# router table problems



## skinner (Dec 9, 2006)

i am attempting to joint a few cedar boards prior to laminating them together to make a larger piece of furniture.
the cedar is one inch actual and I am using a half inch straight bit, however, when i get to the end of the board, the board gets too close to the bit which then cuts too deep, spoiling the whole effort.
I have closed up the opening to the bit but that still does not seem to help...any assistance to help me overcome this vexing problem will be greatly appreciated.


----------



## Dr.Zook (Sep 10, 2004)

Thanks for joining our forums skinner.
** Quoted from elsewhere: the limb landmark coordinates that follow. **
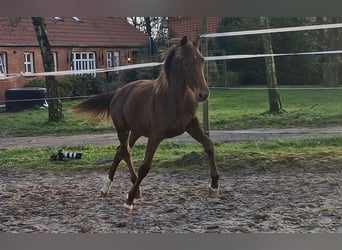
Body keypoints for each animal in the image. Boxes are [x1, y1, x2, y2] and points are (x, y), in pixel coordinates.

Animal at [72, 35, 219, 211]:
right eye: (186, 62)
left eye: (202, 60)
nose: (203, 94)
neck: (174, 100)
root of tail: (117, 92)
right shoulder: (156, 135)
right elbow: (145, 167)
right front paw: (129, 201)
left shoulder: (191, 125)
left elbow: (209, 145)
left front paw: (214, 187)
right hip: (123, 130)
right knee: (126, 152)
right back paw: (128, 190)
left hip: (136, 131)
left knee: (120, 151)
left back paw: (110, 188)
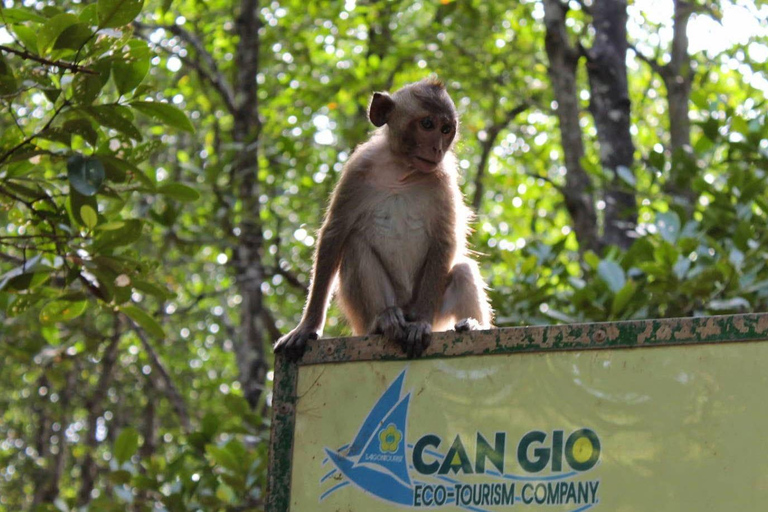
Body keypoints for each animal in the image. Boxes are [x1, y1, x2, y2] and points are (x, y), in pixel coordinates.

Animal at [274, 79, 492, 360]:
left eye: (446, 129)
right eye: (427, 124)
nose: (437, 148)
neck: (400, 169)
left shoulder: (443, 179)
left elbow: (445, 240)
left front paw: (421, 322)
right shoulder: (357, 170)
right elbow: (334, 234)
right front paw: (307, 327)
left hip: (436, 312)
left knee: (464, 269)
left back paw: (471, 325)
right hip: (366, 314)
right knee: (355, 246)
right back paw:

Glad to have you as a member. Hope you get your problem worked out and continue to participate.


----------



## Mike (Nov 22, 2004)

The most likely cause is your infeed fence is not parallel to your outfeed fence. Unplug your router and hold a good straight edge on the outfeed fence so it extends along the infeed fence. The gap must be even along the infeed fence, if not, place shims behind it until it is. That should solve your problem.


----------



## kp91 (Sep 10, 2004)

Skinner,

Snipe can be a pain. One solution is to cut the boards 'longer' and then trim off the damaged ends. Another solution, is to carefully re position your hands as you are feeding the stock, so that towards the end of the cut you are maintaining pressure on the outfeed side. Just be mindful of where the bit is (a guard is a good idea) when you put your hand fwd of the bit.


----------



## Joe Lyddon (Sep 11, 2004)

skinner,



*W e l c o m e . . A b o a r d !!​*
Do you have relatives in Chico, CA by any chance? Do you know a David Skinner?
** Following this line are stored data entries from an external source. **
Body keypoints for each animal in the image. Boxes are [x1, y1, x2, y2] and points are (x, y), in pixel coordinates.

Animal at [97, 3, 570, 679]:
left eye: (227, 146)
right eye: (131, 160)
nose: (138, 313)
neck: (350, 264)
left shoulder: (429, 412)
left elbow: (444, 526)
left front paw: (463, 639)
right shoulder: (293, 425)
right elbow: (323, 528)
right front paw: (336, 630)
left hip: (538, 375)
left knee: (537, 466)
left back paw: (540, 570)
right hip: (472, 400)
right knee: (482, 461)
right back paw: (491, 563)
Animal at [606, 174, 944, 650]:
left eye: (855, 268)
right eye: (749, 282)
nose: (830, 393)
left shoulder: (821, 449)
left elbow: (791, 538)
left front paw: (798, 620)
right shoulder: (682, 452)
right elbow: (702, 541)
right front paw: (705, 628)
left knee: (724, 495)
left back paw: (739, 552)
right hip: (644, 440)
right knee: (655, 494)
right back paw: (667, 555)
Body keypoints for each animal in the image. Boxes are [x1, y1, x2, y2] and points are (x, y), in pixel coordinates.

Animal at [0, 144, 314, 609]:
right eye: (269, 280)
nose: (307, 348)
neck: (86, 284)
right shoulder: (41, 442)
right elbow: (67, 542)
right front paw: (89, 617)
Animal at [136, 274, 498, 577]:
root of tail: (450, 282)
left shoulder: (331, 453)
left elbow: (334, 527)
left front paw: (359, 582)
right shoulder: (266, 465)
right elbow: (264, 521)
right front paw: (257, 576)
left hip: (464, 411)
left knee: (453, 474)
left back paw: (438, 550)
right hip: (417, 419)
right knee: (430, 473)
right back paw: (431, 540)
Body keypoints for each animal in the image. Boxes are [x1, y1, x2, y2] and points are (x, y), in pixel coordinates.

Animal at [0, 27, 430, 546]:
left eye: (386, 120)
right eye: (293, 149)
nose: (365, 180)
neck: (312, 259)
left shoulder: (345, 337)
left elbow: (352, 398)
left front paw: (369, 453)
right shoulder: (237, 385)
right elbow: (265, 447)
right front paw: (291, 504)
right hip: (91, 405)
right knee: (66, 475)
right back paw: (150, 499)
Yes, they key to joining is to put control onto the OUTPUT section ASAP after starting... and away from the INPUT side.

Besides both sides of the fence must be parallel, the OUTPUT fence wants to be slightly (1/32" or so) closer to you than the INPUT side... in that it gets cut first against the input fence and the output merely wants to accurately support the wood as it comes out of the cutting stage... So, it's important to keep more pressure against the output fence as possible during the cut...
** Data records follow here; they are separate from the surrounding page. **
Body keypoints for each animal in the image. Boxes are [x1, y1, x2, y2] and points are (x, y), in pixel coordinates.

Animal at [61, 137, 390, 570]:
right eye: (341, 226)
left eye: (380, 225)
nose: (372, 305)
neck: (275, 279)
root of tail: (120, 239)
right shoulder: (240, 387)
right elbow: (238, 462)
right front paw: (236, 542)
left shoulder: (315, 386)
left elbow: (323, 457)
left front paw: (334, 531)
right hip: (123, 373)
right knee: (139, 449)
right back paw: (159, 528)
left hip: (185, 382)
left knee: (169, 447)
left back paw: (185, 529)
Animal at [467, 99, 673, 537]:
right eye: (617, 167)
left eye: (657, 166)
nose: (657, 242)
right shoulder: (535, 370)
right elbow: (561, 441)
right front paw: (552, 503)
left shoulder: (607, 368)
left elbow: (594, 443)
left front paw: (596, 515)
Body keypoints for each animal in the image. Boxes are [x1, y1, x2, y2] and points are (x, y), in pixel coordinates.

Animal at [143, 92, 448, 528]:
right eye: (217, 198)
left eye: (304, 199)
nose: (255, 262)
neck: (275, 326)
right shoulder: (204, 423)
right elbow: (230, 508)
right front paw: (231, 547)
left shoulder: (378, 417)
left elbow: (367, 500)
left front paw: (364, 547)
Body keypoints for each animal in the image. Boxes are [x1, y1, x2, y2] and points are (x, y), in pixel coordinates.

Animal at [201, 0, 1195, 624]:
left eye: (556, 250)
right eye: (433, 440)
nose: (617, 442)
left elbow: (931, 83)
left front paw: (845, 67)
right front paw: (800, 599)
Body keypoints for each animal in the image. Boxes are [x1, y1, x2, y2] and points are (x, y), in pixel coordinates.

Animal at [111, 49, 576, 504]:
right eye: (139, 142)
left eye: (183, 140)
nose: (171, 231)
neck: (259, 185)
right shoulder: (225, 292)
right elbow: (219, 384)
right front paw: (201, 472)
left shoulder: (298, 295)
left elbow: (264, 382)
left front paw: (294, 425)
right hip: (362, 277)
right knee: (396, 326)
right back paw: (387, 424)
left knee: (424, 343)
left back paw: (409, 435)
If you put any pressure on the input side especially toward the end of the cut, it will cut deeper than you want.

I would rather make two cuts at 1/32" than one cut at 1/16"... but that's just me...

Good luck.


----------



## oldnewbie (Sep 18, 2006)

Hey Joe, thanks for the tip. I've been having the same problem, but you've made it clear what I was doing wrong. Gotta try that in the am. 

Neal


----------



## bobj3 (Jan 17, 2006)

Hi Joe

Can you take a picture/snapshot of how you set that up on your router table.

I know how I do it but I would sure like to see how you have it setup on your table, do you use a offset fence or what ,with a split type fence ?????????

Plus how and what to you use for the 32nd. offset (setting it up)

THANKS


Bj )

===========





Joe Lyddon said:


> skinner,
> 
> 
> 
> ...


----------



## Router is still my name (May 3, 2006)

http://www.woodshopdemos.com/rtrplnr.htm


----------



## skinner (Dec 9, 2006)

*router problems*

thanks for the replies, will try what you suggest.


----------



## harrysin (Jan 15, 2007)

"I would rather make two cuts at 1/32" than one cut at 1/16"... but that's just me..."

I can assure you that it isn't just you Joe!


----------



## AxlMyk (Jun 13, 2006)

Looks like I'm going to need an 8' level to do it right..


----------